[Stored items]
■ ■ ■ ■ ■

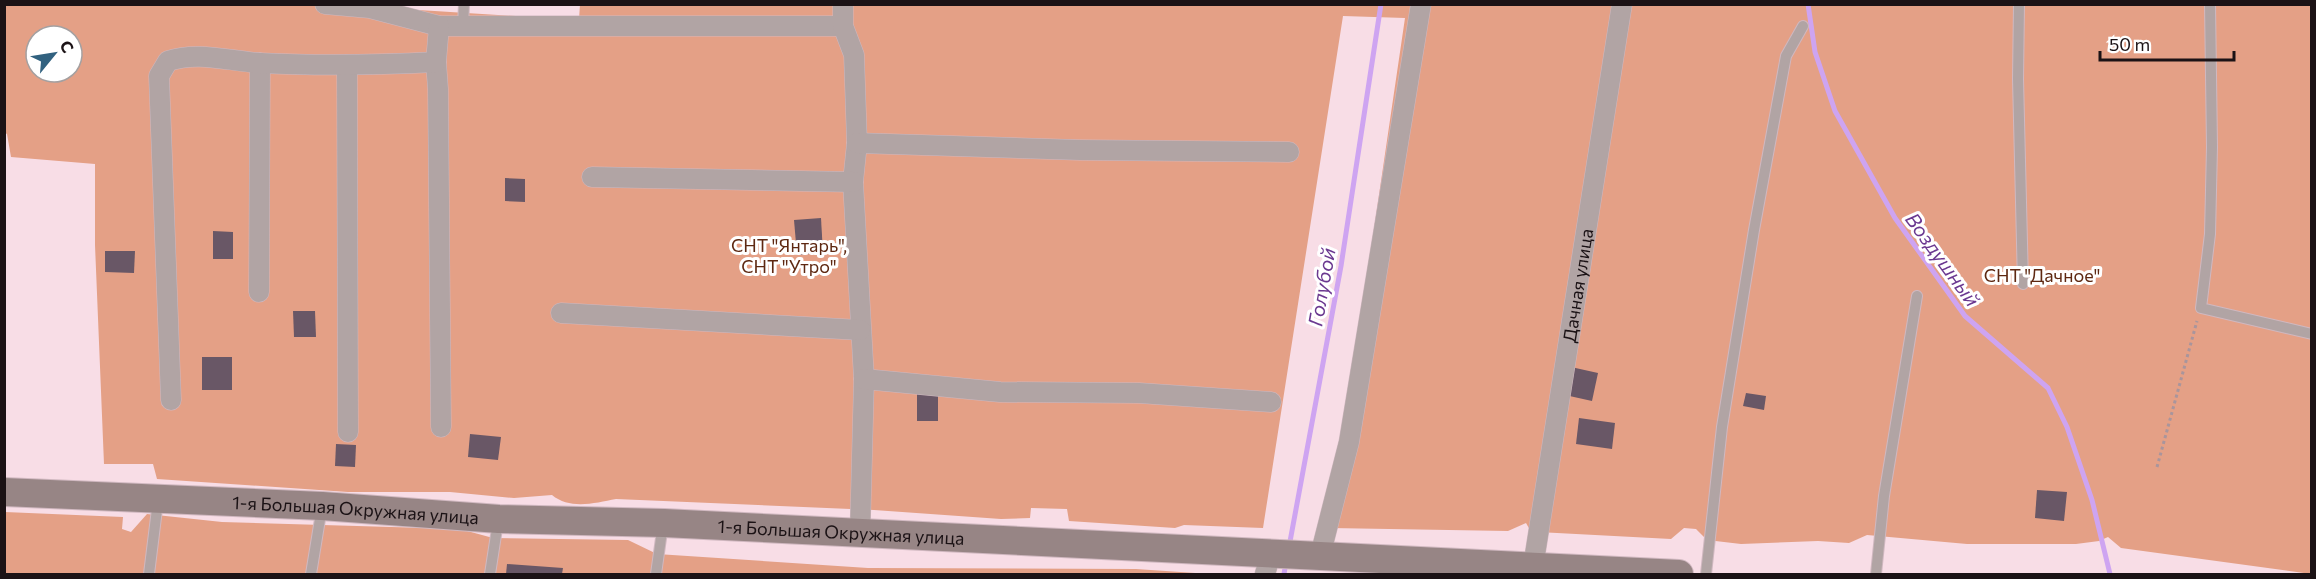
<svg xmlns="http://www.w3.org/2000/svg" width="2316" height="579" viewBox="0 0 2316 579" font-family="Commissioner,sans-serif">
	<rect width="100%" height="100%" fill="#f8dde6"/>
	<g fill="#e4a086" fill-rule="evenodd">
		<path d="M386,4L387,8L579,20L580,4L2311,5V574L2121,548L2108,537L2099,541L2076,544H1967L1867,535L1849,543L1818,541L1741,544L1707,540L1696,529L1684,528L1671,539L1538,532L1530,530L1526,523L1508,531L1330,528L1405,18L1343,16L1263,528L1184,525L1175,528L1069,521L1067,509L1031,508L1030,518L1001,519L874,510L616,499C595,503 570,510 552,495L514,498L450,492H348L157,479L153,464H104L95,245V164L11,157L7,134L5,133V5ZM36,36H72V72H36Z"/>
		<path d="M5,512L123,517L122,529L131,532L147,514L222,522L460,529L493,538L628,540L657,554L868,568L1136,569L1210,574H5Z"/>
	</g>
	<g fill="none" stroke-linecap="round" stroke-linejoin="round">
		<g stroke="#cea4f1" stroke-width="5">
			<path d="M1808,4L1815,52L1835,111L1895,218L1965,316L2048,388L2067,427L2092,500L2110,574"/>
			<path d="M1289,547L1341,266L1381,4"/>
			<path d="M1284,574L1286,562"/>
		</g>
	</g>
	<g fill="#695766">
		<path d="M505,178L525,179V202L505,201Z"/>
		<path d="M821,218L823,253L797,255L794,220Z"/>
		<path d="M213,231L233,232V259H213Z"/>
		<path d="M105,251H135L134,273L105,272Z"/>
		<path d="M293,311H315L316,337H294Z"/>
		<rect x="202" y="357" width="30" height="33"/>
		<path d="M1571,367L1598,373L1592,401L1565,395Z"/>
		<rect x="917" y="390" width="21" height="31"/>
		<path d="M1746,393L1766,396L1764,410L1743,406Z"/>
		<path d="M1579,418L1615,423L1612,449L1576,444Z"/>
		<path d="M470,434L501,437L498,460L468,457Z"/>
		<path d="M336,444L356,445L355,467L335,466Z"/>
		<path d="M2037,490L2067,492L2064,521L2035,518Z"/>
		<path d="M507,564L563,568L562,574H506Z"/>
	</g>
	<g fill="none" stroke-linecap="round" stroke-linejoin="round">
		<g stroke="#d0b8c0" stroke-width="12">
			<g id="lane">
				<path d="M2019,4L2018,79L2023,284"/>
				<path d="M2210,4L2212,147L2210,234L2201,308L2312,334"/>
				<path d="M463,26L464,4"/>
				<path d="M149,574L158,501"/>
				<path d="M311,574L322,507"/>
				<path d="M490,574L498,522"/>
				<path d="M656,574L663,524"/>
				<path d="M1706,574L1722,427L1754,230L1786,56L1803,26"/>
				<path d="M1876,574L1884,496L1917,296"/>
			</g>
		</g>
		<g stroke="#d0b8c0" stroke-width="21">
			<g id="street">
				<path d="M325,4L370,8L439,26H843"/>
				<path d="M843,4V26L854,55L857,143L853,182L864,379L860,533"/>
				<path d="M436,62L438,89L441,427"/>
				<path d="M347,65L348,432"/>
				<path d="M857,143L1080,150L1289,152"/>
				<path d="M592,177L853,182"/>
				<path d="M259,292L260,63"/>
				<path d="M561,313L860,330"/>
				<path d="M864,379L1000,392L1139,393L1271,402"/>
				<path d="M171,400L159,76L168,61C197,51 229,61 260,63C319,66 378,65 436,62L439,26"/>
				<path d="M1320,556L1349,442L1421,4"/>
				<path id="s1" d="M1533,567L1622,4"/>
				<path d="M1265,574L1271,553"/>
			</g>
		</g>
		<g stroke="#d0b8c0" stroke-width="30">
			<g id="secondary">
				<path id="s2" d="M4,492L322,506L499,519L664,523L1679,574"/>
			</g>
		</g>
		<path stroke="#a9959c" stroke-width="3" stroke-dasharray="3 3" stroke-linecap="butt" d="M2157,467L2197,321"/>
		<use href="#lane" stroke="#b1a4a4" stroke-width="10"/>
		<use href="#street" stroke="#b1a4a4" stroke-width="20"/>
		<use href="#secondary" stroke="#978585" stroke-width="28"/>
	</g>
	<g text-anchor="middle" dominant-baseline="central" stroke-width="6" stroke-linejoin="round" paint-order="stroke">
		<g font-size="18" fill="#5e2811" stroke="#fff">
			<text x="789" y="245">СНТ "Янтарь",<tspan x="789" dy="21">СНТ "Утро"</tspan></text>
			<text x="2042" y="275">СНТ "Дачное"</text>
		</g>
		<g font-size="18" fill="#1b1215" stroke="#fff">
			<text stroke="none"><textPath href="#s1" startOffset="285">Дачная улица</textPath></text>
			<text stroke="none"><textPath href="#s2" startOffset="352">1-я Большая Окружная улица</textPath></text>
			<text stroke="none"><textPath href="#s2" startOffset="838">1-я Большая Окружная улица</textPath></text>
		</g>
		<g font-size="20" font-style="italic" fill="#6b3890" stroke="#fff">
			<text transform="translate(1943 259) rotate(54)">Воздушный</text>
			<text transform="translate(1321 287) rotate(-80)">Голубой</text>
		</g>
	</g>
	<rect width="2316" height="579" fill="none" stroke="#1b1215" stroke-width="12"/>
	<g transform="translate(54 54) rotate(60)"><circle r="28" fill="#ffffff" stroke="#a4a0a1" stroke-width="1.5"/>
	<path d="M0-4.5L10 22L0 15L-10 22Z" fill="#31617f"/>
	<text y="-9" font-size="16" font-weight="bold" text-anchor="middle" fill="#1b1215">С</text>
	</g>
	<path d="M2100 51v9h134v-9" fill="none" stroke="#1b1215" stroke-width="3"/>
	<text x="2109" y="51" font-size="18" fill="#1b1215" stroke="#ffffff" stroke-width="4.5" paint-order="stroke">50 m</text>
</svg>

■ ■ ■ ■ ■

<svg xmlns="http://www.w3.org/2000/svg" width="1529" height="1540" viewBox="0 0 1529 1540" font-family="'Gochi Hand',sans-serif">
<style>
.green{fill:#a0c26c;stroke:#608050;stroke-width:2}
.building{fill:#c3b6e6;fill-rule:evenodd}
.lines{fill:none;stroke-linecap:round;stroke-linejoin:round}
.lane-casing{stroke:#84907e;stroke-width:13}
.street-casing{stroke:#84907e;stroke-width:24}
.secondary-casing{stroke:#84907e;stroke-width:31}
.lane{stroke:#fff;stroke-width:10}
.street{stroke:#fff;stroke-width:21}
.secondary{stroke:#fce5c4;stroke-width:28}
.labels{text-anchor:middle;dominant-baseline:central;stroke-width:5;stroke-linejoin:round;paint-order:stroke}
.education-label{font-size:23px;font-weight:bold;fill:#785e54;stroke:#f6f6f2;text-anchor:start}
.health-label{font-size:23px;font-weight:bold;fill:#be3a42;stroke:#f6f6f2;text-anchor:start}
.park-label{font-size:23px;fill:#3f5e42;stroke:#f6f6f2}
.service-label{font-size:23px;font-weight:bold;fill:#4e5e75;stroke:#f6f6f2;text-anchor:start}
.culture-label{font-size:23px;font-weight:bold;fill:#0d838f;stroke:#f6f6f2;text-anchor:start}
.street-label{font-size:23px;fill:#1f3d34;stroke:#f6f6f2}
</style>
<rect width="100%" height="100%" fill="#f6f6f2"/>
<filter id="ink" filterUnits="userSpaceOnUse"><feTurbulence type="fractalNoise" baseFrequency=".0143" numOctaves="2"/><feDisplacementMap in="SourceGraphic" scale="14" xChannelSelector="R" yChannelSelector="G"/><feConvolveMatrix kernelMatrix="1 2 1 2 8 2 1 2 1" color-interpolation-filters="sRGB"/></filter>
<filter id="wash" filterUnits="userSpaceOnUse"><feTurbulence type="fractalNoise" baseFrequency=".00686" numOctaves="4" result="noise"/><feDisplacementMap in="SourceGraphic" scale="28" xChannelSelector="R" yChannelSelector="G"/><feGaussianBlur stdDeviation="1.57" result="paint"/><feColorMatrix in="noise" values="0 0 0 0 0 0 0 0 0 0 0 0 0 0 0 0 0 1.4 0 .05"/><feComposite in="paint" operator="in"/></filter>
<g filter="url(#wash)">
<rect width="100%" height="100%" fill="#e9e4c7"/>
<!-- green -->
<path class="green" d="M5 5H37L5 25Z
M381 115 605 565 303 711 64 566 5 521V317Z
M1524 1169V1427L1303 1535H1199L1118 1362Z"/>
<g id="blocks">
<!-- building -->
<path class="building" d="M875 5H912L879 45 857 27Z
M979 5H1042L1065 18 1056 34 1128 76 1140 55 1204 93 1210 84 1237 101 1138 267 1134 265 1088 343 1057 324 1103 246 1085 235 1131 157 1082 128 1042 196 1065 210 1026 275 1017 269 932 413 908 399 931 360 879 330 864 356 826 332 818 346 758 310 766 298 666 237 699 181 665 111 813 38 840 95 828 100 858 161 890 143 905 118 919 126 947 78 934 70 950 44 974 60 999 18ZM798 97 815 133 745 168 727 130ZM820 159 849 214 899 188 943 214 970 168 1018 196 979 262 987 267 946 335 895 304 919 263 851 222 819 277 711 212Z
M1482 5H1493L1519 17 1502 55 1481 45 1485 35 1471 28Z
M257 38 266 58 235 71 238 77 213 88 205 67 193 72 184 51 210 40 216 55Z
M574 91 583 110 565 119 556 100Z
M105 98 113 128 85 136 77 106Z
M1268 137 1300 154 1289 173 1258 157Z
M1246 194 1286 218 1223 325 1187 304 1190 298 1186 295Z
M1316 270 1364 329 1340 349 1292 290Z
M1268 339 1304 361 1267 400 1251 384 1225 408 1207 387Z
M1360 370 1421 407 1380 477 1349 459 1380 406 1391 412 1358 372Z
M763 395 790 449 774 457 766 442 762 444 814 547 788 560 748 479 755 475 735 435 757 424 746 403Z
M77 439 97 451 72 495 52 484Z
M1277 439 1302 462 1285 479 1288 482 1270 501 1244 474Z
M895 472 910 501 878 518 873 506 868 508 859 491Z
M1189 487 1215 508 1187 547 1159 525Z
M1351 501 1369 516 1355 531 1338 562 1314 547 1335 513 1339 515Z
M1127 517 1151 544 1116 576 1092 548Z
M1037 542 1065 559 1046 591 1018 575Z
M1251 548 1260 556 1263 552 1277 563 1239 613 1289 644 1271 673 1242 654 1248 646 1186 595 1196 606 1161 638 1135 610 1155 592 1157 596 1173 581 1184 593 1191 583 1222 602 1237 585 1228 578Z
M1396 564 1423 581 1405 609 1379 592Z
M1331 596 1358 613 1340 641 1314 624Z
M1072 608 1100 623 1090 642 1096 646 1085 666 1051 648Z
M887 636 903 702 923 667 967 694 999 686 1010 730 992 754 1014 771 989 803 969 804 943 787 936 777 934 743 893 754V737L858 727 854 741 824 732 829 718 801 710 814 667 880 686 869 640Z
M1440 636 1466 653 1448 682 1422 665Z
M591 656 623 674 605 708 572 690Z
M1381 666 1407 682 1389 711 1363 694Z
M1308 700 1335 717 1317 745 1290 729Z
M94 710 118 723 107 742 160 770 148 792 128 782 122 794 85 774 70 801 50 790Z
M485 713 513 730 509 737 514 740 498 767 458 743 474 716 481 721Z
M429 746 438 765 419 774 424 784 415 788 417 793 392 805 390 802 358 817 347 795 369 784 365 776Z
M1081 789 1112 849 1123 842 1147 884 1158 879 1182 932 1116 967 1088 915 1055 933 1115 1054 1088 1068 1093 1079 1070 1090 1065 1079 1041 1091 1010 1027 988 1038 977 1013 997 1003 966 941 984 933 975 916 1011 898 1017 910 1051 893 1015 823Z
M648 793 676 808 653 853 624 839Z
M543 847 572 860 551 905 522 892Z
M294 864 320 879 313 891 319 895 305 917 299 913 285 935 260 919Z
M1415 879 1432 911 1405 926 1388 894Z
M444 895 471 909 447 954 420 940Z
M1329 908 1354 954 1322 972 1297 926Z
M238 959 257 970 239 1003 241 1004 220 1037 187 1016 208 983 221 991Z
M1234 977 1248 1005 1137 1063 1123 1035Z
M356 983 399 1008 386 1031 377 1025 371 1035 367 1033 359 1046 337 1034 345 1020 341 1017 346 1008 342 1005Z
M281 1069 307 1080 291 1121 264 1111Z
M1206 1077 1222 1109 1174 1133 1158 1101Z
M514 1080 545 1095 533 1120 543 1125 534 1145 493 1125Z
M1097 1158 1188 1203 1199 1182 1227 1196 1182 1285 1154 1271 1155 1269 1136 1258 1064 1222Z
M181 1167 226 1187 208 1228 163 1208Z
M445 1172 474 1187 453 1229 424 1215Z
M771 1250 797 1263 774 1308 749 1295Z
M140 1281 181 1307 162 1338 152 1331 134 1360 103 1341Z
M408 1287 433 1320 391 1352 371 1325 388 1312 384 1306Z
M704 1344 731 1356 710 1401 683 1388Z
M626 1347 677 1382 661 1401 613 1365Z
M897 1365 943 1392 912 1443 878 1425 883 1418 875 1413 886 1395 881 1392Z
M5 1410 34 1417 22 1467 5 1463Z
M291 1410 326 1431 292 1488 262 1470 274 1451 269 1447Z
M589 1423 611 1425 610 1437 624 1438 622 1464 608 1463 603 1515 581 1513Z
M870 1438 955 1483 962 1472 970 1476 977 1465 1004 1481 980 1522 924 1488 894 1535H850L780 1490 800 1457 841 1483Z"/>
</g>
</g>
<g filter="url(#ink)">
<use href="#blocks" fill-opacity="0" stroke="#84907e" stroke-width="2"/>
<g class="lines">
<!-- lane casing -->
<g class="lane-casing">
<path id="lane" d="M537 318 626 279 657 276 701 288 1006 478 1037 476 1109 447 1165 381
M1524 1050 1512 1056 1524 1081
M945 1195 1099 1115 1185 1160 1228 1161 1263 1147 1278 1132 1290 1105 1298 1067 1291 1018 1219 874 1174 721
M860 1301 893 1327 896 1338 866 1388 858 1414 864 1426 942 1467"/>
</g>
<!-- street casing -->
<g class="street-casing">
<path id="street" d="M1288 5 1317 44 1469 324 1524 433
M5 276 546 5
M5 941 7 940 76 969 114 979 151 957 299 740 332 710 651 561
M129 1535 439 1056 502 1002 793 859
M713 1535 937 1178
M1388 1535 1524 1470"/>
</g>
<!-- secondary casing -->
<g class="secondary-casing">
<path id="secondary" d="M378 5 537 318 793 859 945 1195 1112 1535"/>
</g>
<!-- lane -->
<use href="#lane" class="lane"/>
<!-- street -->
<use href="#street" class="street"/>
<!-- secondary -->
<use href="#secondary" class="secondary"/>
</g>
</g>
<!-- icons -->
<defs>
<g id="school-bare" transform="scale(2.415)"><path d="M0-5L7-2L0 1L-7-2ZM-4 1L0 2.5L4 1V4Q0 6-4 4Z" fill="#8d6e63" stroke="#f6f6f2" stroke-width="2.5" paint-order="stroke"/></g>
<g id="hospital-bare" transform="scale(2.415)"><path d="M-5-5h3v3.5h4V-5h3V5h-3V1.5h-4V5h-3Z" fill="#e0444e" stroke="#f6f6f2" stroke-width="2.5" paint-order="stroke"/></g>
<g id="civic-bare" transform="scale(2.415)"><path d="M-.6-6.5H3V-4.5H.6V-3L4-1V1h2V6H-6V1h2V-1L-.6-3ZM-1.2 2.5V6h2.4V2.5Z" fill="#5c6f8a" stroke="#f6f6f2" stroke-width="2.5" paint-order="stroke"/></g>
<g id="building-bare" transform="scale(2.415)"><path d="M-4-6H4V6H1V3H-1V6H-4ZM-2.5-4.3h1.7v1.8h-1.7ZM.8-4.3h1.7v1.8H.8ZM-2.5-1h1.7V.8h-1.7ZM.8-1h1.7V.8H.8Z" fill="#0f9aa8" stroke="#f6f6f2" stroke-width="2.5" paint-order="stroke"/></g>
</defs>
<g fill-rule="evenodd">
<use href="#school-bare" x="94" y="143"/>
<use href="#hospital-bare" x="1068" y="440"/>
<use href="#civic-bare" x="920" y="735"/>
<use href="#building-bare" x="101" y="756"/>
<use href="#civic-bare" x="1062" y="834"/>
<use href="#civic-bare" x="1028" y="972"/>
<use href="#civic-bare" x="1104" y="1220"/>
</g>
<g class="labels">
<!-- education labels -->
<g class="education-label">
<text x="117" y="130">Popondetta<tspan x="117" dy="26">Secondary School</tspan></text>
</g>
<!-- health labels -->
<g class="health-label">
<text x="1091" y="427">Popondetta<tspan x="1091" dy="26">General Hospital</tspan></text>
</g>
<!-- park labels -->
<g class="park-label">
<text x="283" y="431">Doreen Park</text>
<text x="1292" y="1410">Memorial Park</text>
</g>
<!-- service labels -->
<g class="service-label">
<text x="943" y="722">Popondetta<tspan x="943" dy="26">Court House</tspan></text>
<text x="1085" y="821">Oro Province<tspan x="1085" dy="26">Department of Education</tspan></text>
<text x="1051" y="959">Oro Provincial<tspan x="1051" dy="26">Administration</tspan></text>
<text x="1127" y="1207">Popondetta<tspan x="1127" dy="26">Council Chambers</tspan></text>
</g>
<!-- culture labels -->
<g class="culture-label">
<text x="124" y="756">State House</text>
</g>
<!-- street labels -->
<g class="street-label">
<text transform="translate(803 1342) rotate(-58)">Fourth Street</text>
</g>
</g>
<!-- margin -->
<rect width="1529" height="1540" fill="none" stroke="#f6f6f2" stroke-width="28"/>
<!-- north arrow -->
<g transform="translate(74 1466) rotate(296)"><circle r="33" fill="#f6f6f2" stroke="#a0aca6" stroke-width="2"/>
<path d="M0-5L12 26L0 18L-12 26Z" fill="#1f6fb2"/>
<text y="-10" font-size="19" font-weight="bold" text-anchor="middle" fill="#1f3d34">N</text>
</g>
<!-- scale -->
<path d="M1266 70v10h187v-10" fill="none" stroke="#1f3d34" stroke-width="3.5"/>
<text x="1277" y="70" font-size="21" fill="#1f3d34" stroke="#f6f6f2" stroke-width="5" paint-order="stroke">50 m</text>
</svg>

■ ■ ■ ■ ■

#### WHAT YOU ARE ASKED TO DO
The answer must be a single number: the count of lines above that contain the word "rule".

#### REPLY
3